Where a line of the listing below includes the word "trang", reproduce that line.

##### Data for processing #####

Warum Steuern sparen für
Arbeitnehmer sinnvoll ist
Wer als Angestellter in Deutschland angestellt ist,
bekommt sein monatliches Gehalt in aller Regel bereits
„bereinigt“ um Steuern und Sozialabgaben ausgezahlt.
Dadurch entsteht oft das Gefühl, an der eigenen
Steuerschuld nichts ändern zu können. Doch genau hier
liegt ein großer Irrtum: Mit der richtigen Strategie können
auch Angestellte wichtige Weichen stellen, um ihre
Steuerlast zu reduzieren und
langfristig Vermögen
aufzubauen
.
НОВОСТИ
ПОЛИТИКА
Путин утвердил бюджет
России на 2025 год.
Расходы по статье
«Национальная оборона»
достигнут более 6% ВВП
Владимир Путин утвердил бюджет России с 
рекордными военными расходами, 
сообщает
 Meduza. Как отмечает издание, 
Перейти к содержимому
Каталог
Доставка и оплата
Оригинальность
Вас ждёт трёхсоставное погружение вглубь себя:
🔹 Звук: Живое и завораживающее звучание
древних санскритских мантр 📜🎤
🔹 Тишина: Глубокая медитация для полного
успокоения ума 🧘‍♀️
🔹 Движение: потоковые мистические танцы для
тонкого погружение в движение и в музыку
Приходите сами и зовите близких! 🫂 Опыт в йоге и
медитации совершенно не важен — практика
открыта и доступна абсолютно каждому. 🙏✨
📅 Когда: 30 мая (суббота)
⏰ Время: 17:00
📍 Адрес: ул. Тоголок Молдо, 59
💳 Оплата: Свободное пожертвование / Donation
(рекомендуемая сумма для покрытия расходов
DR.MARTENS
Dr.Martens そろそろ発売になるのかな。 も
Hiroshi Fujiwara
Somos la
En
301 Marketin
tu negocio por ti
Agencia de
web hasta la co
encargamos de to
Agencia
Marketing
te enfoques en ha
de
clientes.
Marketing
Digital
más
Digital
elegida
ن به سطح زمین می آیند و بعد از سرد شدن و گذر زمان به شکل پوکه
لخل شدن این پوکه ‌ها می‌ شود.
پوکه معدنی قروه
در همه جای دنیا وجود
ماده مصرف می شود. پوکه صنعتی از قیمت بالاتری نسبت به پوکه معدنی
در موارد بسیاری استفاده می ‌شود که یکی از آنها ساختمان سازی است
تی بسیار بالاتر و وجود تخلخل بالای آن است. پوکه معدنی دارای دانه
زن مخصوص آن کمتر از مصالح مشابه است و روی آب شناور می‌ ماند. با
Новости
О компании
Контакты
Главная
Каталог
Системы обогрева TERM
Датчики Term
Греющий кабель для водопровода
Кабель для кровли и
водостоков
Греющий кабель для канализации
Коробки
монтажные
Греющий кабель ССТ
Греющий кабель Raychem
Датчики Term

#####
##### Data for processing #####

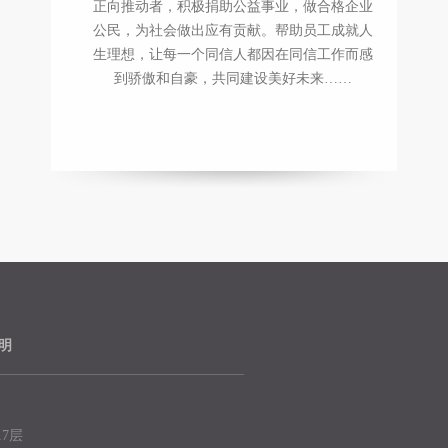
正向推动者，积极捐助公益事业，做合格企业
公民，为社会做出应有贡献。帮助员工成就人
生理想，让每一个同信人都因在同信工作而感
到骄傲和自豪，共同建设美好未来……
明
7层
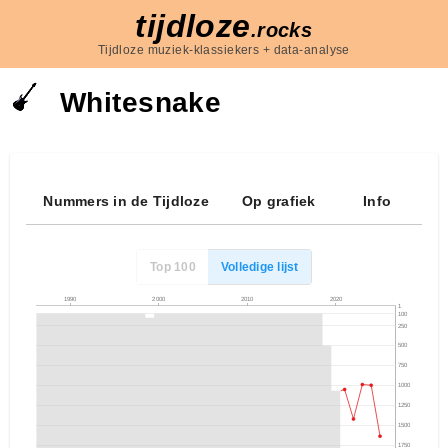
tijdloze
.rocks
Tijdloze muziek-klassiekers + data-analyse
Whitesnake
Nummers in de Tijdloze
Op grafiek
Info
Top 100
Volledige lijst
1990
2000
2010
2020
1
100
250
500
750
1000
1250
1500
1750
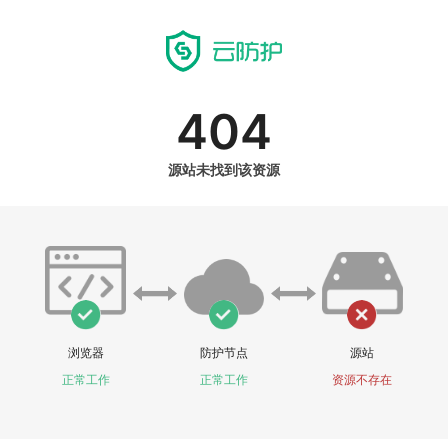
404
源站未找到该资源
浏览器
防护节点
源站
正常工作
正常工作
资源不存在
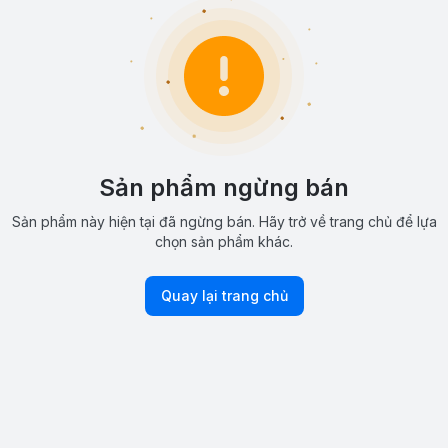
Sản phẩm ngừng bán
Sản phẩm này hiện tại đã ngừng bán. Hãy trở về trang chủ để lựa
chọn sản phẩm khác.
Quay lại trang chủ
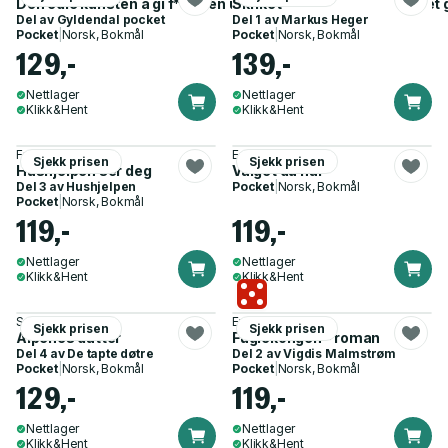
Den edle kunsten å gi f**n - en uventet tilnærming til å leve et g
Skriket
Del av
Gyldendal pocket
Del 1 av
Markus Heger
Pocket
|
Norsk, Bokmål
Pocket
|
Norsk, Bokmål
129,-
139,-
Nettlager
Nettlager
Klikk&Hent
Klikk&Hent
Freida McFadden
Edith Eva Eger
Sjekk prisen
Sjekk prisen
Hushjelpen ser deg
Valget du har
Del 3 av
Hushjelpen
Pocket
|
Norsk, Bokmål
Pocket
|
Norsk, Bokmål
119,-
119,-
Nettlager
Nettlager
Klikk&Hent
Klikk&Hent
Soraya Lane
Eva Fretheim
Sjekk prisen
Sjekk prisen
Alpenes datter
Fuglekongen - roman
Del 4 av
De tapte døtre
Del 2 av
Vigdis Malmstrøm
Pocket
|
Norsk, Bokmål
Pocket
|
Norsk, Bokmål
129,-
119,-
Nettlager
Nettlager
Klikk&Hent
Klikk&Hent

#####
##### Data for processing #####

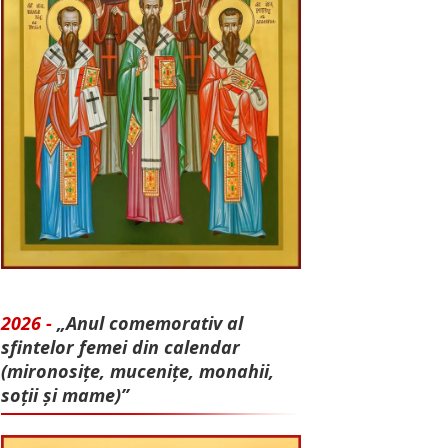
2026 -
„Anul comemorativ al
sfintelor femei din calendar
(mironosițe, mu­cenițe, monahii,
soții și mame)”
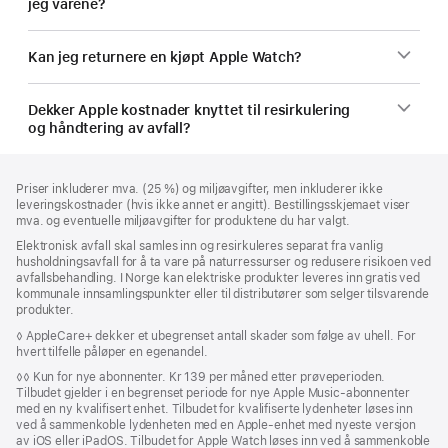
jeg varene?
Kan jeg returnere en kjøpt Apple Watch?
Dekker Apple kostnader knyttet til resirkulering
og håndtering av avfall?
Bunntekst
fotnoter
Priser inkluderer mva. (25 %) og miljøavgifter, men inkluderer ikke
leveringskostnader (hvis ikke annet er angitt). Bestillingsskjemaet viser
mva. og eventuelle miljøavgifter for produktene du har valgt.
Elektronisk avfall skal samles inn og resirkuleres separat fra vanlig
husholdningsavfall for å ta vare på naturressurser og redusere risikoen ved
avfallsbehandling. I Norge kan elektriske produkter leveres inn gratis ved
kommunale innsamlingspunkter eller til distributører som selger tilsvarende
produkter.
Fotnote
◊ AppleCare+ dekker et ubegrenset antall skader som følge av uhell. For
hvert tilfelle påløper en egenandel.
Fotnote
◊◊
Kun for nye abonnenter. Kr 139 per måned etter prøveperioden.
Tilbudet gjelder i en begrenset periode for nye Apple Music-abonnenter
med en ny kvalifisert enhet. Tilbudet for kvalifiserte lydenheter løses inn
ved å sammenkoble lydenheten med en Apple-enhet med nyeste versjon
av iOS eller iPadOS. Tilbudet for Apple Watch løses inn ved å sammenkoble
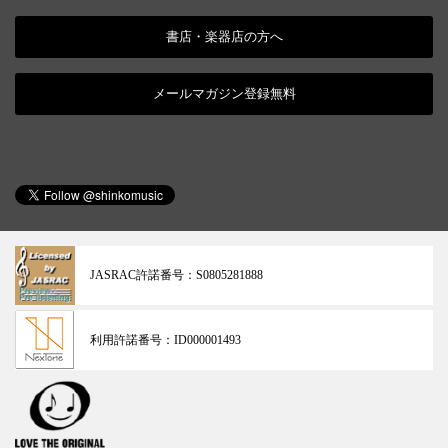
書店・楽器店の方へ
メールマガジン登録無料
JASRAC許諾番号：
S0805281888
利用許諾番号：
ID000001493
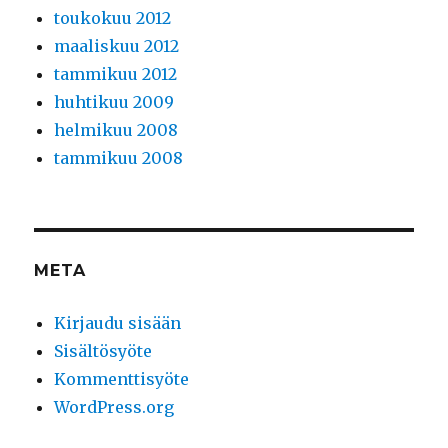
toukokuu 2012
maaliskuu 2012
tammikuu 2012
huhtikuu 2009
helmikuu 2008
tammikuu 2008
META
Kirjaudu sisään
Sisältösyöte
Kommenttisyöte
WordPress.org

#####

■ Solution for this task ■
Sản phẩm này hiện tại đã ngừng bán. Hãy trở về trang chủ để lựa
Quay lại trang chủ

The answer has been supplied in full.